● **To do**:
Locate every line in the listing below that contains the string "Content", with case taken into account, and copy each such line.

[Extracted data entries]
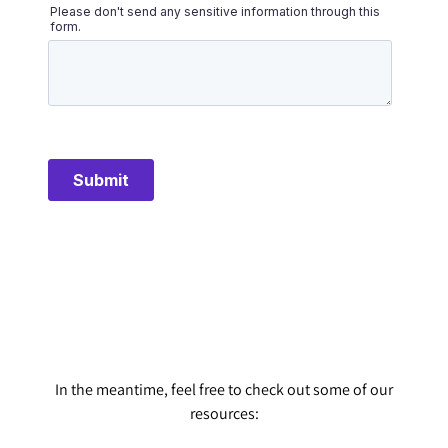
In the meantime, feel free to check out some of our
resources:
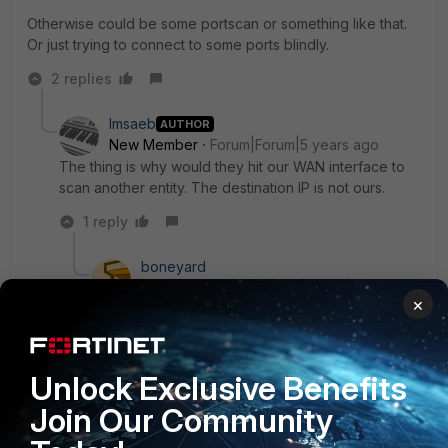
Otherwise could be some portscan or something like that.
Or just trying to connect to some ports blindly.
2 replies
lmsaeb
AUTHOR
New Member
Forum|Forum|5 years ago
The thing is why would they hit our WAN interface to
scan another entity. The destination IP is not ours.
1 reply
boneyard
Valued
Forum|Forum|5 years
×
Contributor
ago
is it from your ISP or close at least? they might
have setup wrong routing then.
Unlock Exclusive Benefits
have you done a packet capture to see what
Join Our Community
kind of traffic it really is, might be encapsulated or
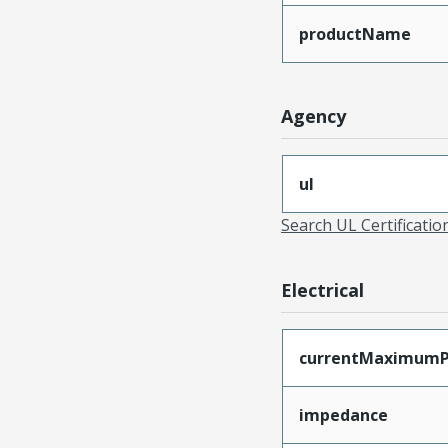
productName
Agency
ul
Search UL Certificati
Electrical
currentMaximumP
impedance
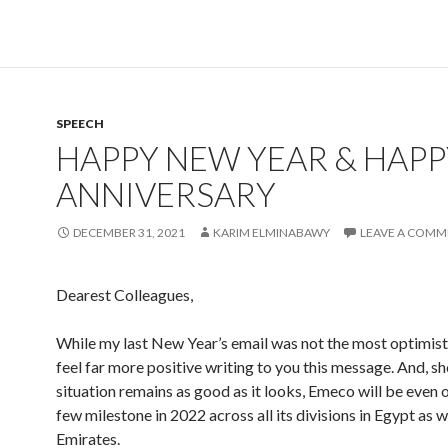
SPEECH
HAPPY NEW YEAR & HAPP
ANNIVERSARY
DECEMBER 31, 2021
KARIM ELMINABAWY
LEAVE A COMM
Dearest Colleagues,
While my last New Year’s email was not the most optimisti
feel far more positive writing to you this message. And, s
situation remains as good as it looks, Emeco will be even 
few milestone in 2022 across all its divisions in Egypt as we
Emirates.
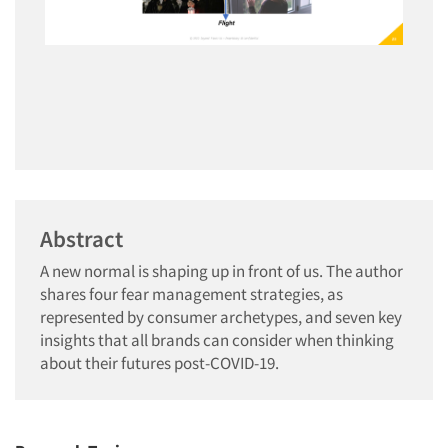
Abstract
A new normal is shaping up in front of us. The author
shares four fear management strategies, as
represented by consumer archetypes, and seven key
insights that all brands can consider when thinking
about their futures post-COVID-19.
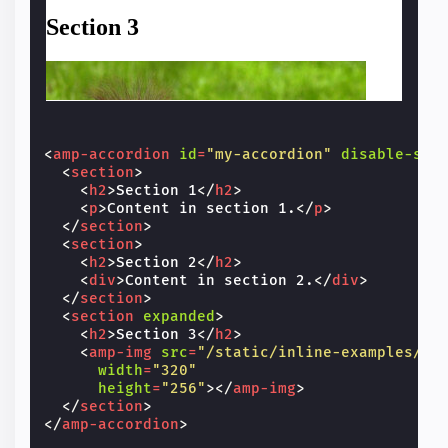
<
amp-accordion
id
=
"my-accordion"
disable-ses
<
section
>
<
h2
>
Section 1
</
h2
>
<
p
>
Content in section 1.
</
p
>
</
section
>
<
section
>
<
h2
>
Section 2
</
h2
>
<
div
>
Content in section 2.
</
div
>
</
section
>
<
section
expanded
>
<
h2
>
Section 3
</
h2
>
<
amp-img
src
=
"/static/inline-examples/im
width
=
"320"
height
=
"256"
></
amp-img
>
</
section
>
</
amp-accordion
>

● **Answer section**:
Content in section 1.
Content in section 2.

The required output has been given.